Yara Bernette, 100 anos

Se não fôssemos tão descuidados com nossa memória e nossos artistas, não teríamos deixado passar em nuvens tão brancas uma das principais efemérides musicais brasileiras de 2020: no último dia 14, foi centenário de nascimento de uma das mais artistas destacadas que já tivemos, Yara Bernette.

Sim, a bem da verdade ela nasceu em Boston, mas com seis meses de idade já estava por aqui. Teve o talento moldado pelo tio, José Kliass, que, nascido na Rússia, foi pupilo, em Berlim, de Martin Krause – discípulo e secretário particular de Liszt –, e se tornou um dos principais professores de piano do Brasil. Mais tarde, Yara também se tornaria uma docente de renome, lecionando, entre 1972 e 1988, na Escola Superior de Música de Hamburgo.

Em uma época em que a reputação dos pianistas media-se sobretudo por suas realizações fonográficas, ela gravou aquele que é um dos álbuns mais importantes e icônicos já lançados por um pianista brasileiro: para o cultuado selo Deutsche Grammophon, a primeira integral dos Prelúdios Op. 23 e Op. 32 de um compositor com o qual ela possuía enorme afinidade, o russo Serguei Rachmaninov (1873-1943).

Ao ser lançado em LP, em 1970, o disco, curiosamente, saiu incompleto: por motivos de limite de duração, ficaram de fora os prelúdios Op. 23 nº 3 e Op. 32 nº 11 e nº 12. Apenas em 2017, ao chegar ao CD, o registro foi editado na íntegra, testemunhando de forma eloquente não apenas o virtuosismo incandescente de Bernette, como seu lirismo intrínseco e apuro com a qualidade sonora.

Yara Bernette em óleo sobre tela de Flávio de Carvalho [Reprodução]
Yara Bernette em óleo sobre tela de Flávio de Carvalho [Reprodução]

Econômica, sua carreira fonográfica incluiria ainda os trios nº 1 e nº 3 de Villa-Lobos com seus colegas de Artistrio, o violinista Ayrton Pinto e o violoncelista Antonio del Claro, em 1988; e, em 1995, Encores, álbum independente com direção artística de Denis Wagner Molitsas e Evandro Pardini. Molitsas e Pardini lançariam ainda, em 2000, por seu selo Master Class, dentro da série Grandes Pianistas Brasileiros, duas gravações de obras raras do repertório, feitas no período em que ela residia em terras germânicas: o Concerto nº 2 do russo Nikolai Medtner (1880-1951), com a Filarmônica de Munique dirigida pelo célebre Rudolf Kempe; e o Concerto nº  2 do norte-americano Everett Helm (1913-1999), com a Sinfônica de Bamberg e regência do também afamado Ferdinand Leitner.

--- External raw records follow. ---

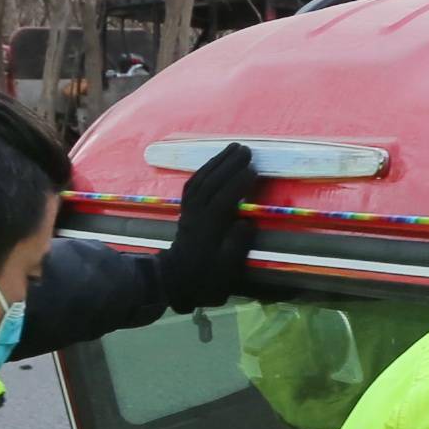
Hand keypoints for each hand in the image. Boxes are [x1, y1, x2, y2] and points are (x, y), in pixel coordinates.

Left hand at [153, 141, 260, 311]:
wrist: (174, 281)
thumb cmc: (205, 278)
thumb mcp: (225, 270)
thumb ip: (237, 245)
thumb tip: (247, 222)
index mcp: (208, 229)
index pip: (224, 200)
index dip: (238, 184)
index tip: (254, 170)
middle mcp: (197, 214)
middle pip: (212, 183)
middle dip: (229, 164)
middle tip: (247, 149)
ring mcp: (189, 210)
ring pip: (201, 179)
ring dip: (217, 161)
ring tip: (233, 147)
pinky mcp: (186, 209)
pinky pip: (193, 183)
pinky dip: (204, 169)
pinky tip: (214, 162)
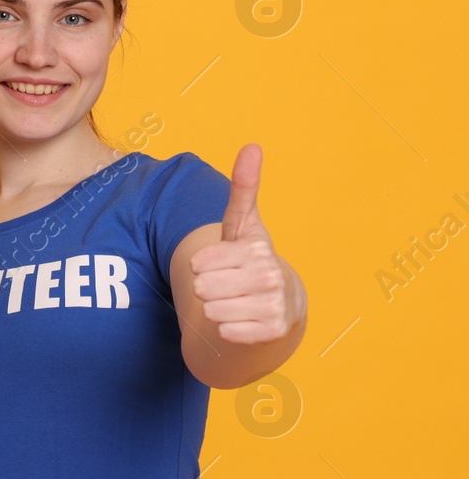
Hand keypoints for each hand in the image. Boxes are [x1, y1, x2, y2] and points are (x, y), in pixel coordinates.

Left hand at [189, 145, 302, 343]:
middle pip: (202, 288)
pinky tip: (243, 320)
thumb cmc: (250, 260)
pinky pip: (225, 332)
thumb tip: (252, 146)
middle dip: (208, 288)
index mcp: (257, 248)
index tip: (223, 263)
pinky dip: (227, 329)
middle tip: (228, 285)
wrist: (279, 305)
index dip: (203, 265)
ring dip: (216, 309)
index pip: (199, 262)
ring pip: (211, 311)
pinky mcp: (272, 332)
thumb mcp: (242, 225)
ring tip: (235, 301)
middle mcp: (270, 276)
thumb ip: (244, 188)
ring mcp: (273, 306)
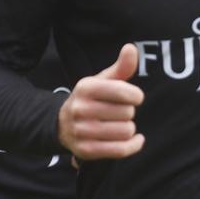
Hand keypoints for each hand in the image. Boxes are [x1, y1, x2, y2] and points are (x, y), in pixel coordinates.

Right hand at [58, 44, 144, 159]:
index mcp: (86, 87)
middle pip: (128, 112)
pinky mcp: (86, 150)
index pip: (123, 91)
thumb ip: (121, 66)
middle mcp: (80, 109)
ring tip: (120, 125)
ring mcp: (81, 131)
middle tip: (119, 112)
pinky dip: (134, 145)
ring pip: (126, 131)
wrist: (63, 124)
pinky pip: (121, 150)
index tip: (134, 97)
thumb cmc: (91, 99)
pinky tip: (135, 140)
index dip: (136, 95)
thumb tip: (131, 48)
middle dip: (129, 112)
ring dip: (129, 129)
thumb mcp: (103, 80)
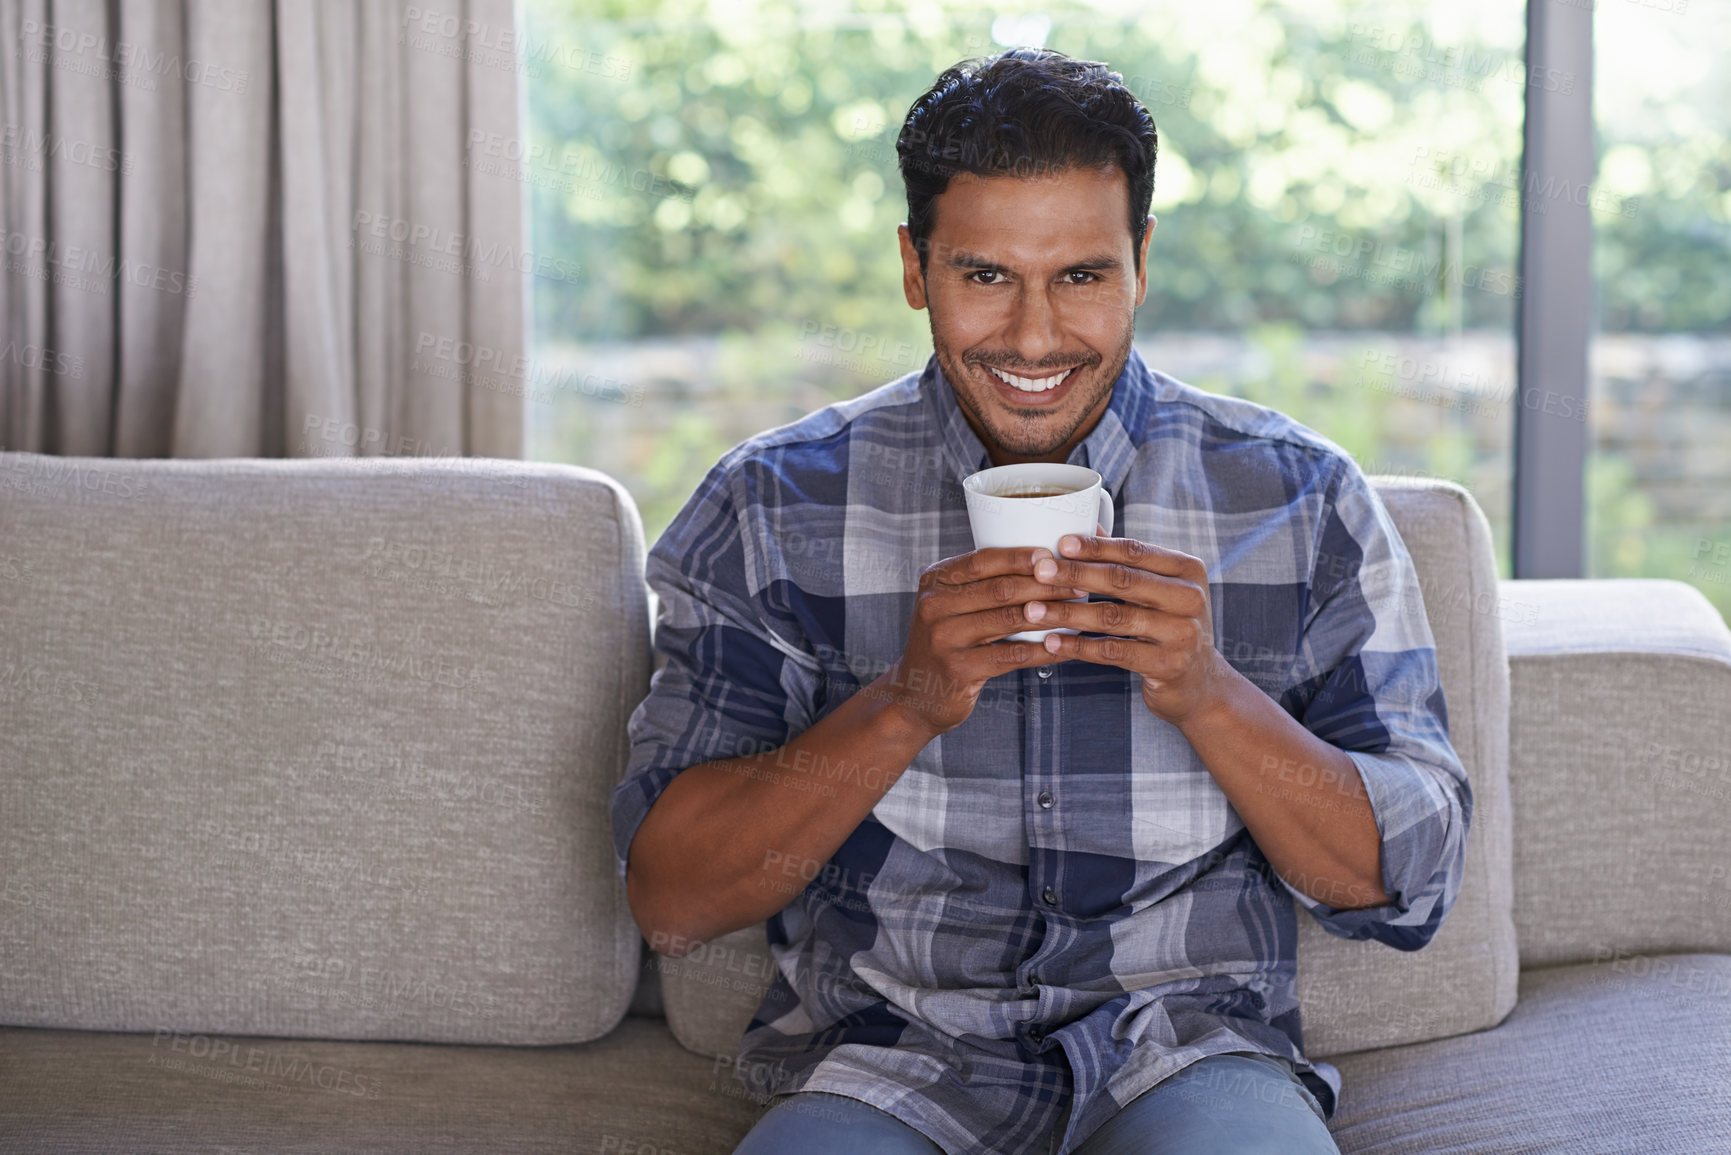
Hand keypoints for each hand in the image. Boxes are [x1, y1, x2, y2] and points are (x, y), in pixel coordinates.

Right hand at [879, 546, 1086, 738]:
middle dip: (1044, 584)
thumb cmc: (946, 642)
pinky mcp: (959, 669)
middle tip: (1078, 583)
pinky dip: (1040, 650)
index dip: (1020, 557)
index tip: (1054, 555)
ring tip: (1077, 610)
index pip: (982, 560)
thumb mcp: (949, 605)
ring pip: (1009, 620)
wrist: (916, 694)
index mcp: (935, 581)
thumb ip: (979, 584)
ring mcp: (944, 638)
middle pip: (1000, 588)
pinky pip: (1011, 656)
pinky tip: (1062, 647)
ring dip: (1049, 614)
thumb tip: (1040, 561)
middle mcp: (935, 606)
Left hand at [1023, 534, 1236, 727]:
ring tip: (1033, 611)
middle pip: (1122, 580)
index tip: (1060, 543)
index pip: (1134, 551)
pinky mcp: (1167, 665)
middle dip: (1075, 574)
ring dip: (1067, 612)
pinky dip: (1079, 647)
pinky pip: (1113, 651)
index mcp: (1187, 570)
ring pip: (1113, 617)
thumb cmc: (1170, 627)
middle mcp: (1189, 597)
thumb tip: (1089, 526)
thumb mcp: (1160, 589)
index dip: (1095, 547)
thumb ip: (1129, 561)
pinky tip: (1053, 642)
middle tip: (1039, 571)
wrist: (1200, 684)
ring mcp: (1182, 633)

Hoje em dia, graças à internet, estamos liberados do suporte físico, e podemos ouvir vários documentos da arte e do talento de Yara Bernette. Como, por exemplo, sua realização titânica do Concerto nº 3, de Rachmaninov, em 1973, em São Paulo, sob regência de Simon Blech:

 

Ou as Bachianas Brasileiras No. 3, de Villa-Lobos, com a Osesp dirigida por ninguém menos que Eleazar de Carvalho, no Festival Internacional de Inverno de Campos do Jordão:

 

Isso para não falar no documentário Yara Bernette, uma personalidade artística, onde é possível ouvi-la contar suas histórias, e matar saudades de seu carisma:

 

Ou ainda em um breve noticiário argentino, do qual constam raríssimas imagens da jovem pianista, em 1958:

 

Bernette empenhou-se em divulgar a música brasileira, especialmente de Villa-Lobos e Camargo Guarnieiri – que lhe dedicou o Ponteio nº  45, a Valsa nº 7 e o Concerto nº 3 para piano e orquestra, e do qual ela gravou a Dança Negra:

 

Mas Bernette parece ter sido uma personalidade que transcendeu os limites de sua arte.

Afinal, em 1951, foi retratada em óleo sobre tela de Flávio de Carvalho. E, no ano seguinte, dublou, ao piano, a atriz Tônia Carrero no filme Appassionata, de Fernando de Barros, que marcou a estreia nas telas de um certo Paulo Autran:

 

Sua notoriedade era tamanha que, em crônica de 1952, ninguém menos do que Tarsila do Amaral escreveu: “Quem não conhece Yara Bernette? Quem não lhe conhece o dom de empolgar, quando suas mãos maravilhosas percorrem o teclado de um piano?” 

O centenário de nascimento parece uma oportunidade excelente para revisitar ou, simplesmente, conhecer pela primeira vez essa artista de personalidade tão marcante.